Aar : Petit cours d’eau au nord de Strasbourg. Par son nom, il trouve sa place dans une grande famille. Il existe en effet une autre Aar en Suisse, qui prend sa source au Saint Gothard. Son nom antique *Araura, a servi à nommer la tribu des Rauraques (*Araurakes ). On sait même comment ces derniers appelaient leur territoire : Nantaror, « vallée de l’Aror ». La Saône, avant de porter le nom de Succona, s’appelait Arar, et la Ruhr, qui a servi à nommer la grande zone industrielle allemande, était également à l’origine une *Araura. Notre Aar strasbourgeoise porterait donc un nom celtique, voire pré-‐celtique ? Le sens de l’hydronyme reste pourtant obscur. Signalons ici l’ancien nom de Rohrbach : Raurebacya (696). S’agissait-‐il d’une autre araura qu’on aurait prolongée d’un bach germanique ? Ameisenfluth : littéralement « flot des fourmis ». Ce petit cours d’eau est signalé par Silbermann, qui le dit issu du Blumengiessen. Voir plus bas, Fluth. Andlau : Rejoint l’Ill à Ohnheim. 912 : Antalaha rivus. A été expliqué par le germanique aha, « eau ». Mais que signifiait Antal- ?
La sortie du Rheingiessen, avec son pont et la Redoute. A droite, le cours principal du Rhin avec, au loin, le pont. D’après W. Hollar, ou presque.

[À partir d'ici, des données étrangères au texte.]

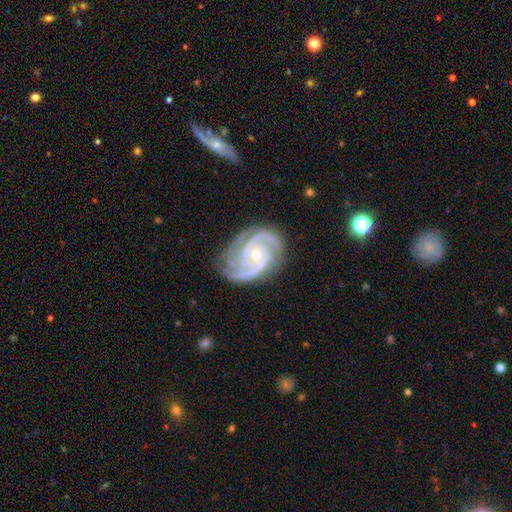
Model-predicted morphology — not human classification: Smooth or featured?
  - featured or disk: 93% *
  - star or artifact: 5%
  - smooth: 3%
Edge-on disk?
  - no: 98% *
  - yes: 2%
Bar?
  - no: 66% *
  - weak: 24%
  - strong: 9%
Spiral arms?
  - yes: 99% *
  - no: 1%
Spiral winding?
  - tight: 68% *
  - medium: 28%
  - loose: 3%
Spiral arm count?
  - 3: 46% *
  - 2: 23%
  - 4: 12%
  - can't tell: 9%
  - more than 4: 5%
  - 1: 5%
Bulge size?
  - small: 55% *
  - moderate: 42%
  - large: 1%
  - none: 1%
  - dominant: 1%
Merging?
  - none: 74% *
  - minor disturbance: 18%
  - major disturbance: 6%
  - merger: 2%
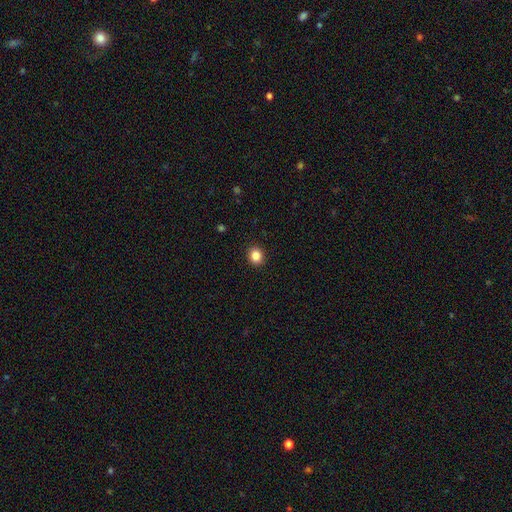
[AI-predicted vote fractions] Overall: smooth (85%). How rounded: round (74%). Merging: none (92%).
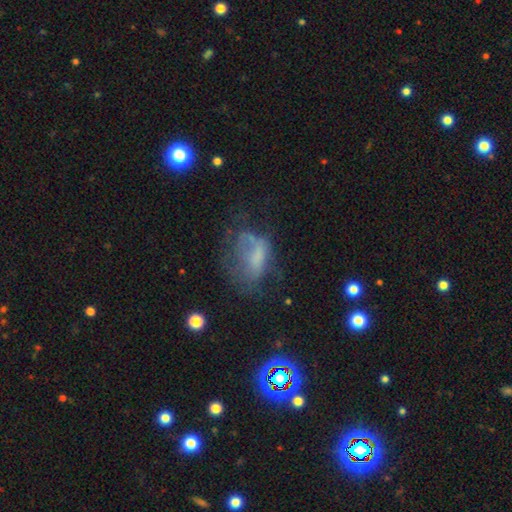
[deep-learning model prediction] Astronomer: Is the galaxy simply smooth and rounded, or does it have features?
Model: smooth — 43% (runner-up: featured or disk, 40%).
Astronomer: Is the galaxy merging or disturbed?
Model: major disturbance — 39% (runner-up: none, 32%).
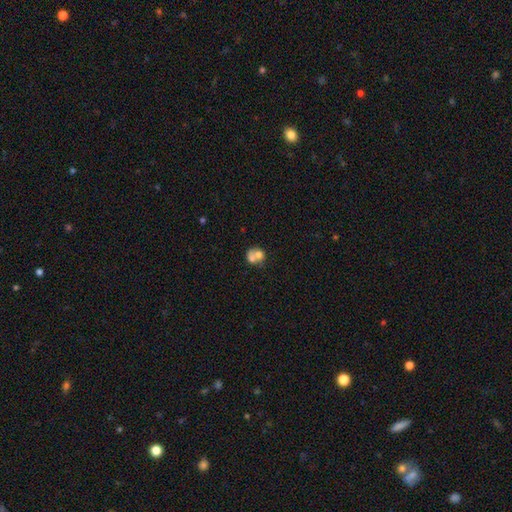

Blumengiessen : Ce « canal des fleurs » se jetait jadis dans l’Ill près de la maison du péage. Il a été condamné par la construction de la citadelle. On le connaît aussi sous le nom Wührgiessen. Un wühr était un barrage permettant de détourner un cours d’eau. Bruche : Alsacien : d’ Brysch. Ald : Breusch. 661 : Brusca. 826 : fluvius Prusca. Il aurait existé une forme Brinusca. Ce cours d’eau traverse toujours Strasbourg sous le nom d’Ill. Le sens reste obscur. Dorfgraben: « fossé du village ». Ce lieu-‐dit apparaît sur nombre de cadastres autour de Strasbourg. Les villages n’ayant pas droit à un rempart (qui aurait fait d’eux des villes), ils s’entouraient d’un fossé (graben) doublé d’une clôture (itter). Ehn: cours d’eau qui a donné leur nom à Obernai et Niedernai : (Ober/ehn/heim ; Nieder/ehn/heim). Il pourrait s’agir d’un hydronyme très ancien. On l’a rapproché de l’ancien germanique aha, mais il pourrait aussi être celtique : penser à l’Inn , anct. Aenus, en Autriche. Fluth : ancien chenal reliant le Rhin à Strasbourg et jadis utilisé par les convois de bois provenant de la Kinzig. En 1778, un barrage a coupé la Fluth, interdisant le flottage. Elle est encore visible sur le terrain. Ergelsenbach: au nord d’Hindisheim. 834 : Argenza. Voir art. Ill. Gerbergraben : « Fossé des Tanneurs ». Ce fossé qui traversait Strasbourg a été comblé dans les années 1840. Il servait à la navigation, mais aussi à l’évacuation des déchets. On en trouve encore des traces dans le quai de la place B. Zix et dans le quai Lezay-‐Marnésia, sous la forme de voûtes.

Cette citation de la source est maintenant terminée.